By Jayson Jarmon, CEO, LuxWorldwide.com
Back in the day, there were no schools or certification programs to train young people who were interested in Internet development. Indeed, most Internet companies between 1994 and 2001 were staffed with an eclectic group of software developers, writers, marketing people, and inspired enthusiasts who could see the promise in what was then a brand new field of endeavor.
As any industry develops, however, certification and training programs began to crop up to respond to the needs of the private sector. The results are mixed, as one might expect in a novel field. In my opinion, an opinion I've stated elsewhere, the people who are best suited for the Internet service industry are people focused not on software, information management, or marketing only, but on the liberal arts as a whole.
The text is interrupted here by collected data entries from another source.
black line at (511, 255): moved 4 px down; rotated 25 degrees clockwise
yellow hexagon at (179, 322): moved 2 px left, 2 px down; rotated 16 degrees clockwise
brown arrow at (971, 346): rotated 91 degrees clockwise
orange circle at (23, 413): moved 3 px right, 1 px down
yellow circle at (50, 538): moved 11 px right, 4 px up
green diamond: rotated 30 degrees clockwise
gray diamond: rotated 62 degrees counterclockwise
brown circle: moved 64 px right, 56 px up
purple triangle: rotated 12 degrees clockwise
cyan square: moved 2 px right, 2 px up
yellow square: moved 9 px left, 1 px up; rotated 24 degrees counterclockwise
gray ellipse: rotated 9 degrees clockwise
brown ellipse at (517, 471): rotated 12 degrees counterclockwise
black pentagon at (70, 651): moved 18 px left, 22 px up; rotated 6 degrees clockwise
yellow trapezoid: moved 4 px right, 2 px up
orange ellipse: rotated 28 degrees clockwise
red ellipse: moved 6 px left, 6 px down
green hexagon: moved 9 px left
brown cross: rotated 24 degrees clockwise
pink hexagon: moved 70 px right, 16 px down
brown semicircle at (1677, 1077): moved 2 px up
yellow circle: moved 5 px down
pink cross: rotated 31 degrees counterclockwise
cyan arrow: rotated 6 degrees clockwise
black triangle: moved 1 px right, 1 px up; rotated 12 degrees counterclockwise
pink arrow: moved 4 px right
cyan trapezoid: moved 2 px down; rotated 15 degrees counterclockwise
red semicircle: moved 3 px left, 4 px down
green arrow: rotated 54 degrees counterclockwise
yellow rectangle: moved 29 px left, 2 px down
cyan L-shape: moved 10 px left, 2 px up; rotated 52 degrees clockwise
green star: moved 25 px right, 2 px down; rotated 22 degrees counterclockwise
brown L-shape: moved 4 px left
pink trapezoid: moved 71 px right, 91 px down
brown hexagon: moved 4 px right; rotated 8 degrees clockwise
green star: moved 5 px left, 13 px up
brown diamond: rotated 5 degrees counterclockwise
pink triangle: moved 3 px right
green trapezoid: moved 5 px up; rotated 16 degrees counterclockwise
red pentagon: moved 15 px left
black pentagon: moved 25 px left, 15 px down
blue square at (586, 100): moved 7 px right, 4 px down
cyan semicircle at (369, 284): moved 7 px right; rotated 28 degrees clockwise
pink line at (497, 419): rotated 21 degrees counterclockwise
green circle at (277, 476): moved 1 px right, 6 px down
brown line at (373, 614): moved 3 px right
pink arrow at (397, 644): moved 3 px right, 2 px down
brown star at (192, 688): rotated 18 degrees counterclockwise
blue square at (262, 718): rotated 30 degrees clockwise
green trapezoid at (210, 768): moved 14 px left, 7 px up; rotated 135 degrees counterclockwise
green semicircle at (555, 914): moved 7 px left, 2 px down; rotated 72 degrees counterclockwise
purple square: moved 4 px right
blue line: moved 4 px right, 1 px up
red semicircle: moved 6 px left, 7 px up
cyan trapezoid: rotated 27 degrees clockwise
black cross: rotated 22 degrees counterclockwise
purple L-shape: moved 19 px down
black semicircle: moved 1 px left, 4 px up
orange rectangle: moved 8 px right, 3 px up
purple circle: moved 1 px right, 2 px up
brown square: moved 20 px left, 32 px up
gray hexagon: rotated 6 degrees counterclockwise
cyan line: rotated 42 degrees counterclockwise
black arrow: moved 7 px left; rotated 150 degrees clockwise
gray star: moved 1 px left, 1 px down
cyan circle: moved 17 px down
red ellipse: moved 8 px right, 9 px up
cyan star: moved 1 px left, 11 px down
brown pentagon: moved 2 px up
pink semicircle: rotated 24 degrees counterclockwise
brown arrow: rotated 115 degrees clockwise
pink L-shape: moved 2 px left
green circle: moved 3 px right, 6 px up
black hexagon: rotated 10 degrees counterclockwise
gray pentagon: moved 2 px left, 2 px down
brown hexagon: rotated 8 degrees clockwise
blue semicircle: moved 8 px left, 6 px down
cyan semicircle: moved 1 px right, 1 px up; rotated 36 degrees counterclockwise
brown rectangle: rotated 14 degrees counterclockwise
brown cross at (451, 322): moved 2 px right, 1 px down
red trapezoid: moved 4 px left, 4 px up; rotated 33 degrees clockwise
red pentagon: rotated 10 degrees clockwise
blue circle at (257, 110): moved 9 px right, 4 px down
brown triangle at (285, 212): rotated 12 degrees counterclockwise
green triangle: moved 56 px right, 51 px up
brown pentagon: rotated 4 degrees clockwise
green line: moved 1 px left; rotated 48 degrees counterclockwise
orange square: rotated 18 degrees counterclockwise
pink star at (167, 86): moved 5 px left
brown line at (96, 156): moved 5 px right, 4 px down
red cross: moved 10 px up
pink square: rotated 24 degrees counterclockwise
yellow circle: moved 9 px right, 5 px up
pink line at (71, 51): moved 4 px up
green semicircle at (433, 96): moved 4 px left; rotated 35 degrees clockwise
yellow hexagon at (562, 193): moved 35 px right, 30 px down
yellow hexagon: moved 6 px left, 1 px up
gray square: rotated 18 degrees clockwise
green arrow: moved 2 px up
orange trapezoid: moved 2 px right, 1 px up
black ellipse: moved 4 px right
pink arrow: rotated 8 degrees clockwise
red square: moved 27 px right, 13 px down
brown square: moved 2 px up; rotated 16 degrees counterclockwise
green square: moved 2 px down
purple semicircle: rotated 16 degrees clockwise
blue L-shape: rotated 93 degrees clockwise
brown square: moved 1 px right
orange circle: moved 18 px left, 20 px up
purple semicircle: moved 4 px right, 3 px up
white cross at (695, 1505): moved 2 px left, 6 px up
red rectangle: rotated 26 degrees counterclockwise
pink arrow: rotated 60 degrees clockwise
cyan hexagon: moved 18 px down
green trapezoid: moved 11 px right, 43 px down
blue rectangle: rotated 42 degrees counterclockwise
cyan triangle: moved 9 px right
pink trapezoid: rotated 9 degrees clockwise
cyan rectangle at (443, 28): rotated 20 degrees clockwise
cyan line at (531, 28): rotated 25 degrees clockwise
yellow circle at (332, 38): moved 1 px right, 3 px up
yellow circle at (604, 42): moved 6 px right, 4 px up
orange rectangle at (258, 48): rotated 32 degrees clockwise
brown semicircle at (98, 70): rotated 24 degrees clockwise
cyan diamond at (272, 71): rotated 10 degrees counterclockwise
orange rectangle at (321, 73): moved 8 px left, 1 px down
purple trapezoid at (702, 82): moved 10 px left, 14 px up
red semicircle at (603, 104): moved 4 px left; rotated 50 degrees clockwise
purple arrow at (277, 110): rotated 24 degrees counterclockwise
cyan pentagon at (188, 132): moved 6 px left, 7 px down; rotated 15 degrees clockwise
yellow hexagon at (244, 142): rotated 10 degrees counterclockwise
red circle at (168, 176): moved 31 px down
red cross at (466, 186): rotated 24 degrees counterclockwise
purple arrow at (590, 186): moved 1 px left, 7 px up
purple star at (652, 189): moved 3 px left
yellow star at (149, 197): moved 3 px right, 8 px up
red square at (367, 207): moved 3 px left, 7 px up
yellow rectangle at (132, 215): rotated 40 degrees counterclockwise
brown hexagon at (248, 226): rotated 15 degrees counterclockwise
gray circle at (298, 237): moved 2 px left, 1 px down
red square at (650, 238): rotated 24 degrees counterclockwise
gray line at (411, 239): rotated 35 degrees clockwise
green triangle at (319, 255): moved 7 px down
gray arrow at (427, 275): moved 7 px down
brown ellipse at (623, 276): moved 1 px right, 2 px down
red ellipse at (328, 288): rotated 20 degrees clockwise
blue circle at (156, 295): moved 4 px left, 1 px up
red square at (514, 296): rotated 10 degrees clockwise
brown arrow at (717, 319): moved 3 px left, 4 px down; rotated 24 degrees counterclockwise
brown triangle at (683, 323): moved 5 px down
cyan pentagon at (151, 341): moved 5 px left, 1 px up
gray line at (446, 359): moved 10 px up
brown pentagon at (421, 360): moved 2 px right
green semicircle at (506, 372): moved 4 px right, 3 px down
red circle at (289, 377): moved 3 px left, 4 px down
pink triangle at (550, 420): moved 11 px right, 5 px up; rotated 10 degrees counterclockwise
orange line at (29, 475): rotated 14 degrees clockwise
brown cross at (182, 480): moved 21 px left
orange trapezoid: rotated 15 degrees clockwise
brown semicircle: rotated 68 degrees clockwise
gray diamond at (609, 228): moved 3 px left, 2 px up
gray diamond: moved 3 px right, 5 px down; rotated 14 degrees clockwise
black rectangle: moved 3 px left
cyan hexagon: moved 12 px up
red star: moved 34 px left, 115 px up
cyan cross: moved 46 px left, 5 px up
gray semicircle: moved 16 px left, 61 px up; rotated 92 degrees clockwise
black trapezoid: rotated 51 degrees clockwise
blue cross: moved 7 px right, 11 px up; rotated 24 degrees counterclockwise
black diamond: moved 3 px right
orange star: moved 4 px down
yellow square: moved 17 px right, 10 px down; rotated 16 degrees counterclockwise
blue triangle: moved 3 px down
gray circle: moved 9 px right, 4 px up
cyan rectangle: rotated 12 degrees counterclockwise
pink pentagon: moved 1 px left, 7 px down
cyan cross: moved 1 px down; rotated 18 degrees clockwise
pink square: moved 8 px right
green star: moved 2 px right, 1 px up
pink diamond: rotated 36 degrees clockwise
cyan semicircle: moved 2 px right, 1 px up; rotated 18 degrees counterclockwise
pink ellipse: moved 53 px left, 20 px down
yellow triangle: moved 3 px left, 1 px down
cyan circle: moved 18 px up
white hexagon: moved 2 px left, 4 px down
The field remains so eclectic, so challenging, and so diffuse, that those who focus too much in any one field of specialization can entirely miss the gestalt of the whole. Liberal arts students are able to see the forest for the trees and have minds supple enough to understand that the Internet is more than just a software development platform, more than just a vast collection of ever-changing bits of information … it is a cosmos unto itself-an economy, a library, a social network, and so much more that we can only guess at.
In practical terms, vertical specialization and training are necessary and there are some good programs in design and development, to be sure. I have seen promising but mixed results from the University of Washington's I-School (the notion that information management on the Internet is evolving out of Library management is itself interesting, and there are superb faculty members at the I-School including people like Senior Lecturer Mike Crandall). The I-School produces superb information architects several of which we have in our employ here at Lux, but it still is only a narrow slice of viewing the operation and, indeed, meaning of the Internet.
I always say this is a creative business, a technical business and a business business. The best training is still a generalized one that supports innovation. Learn to think and learn to do.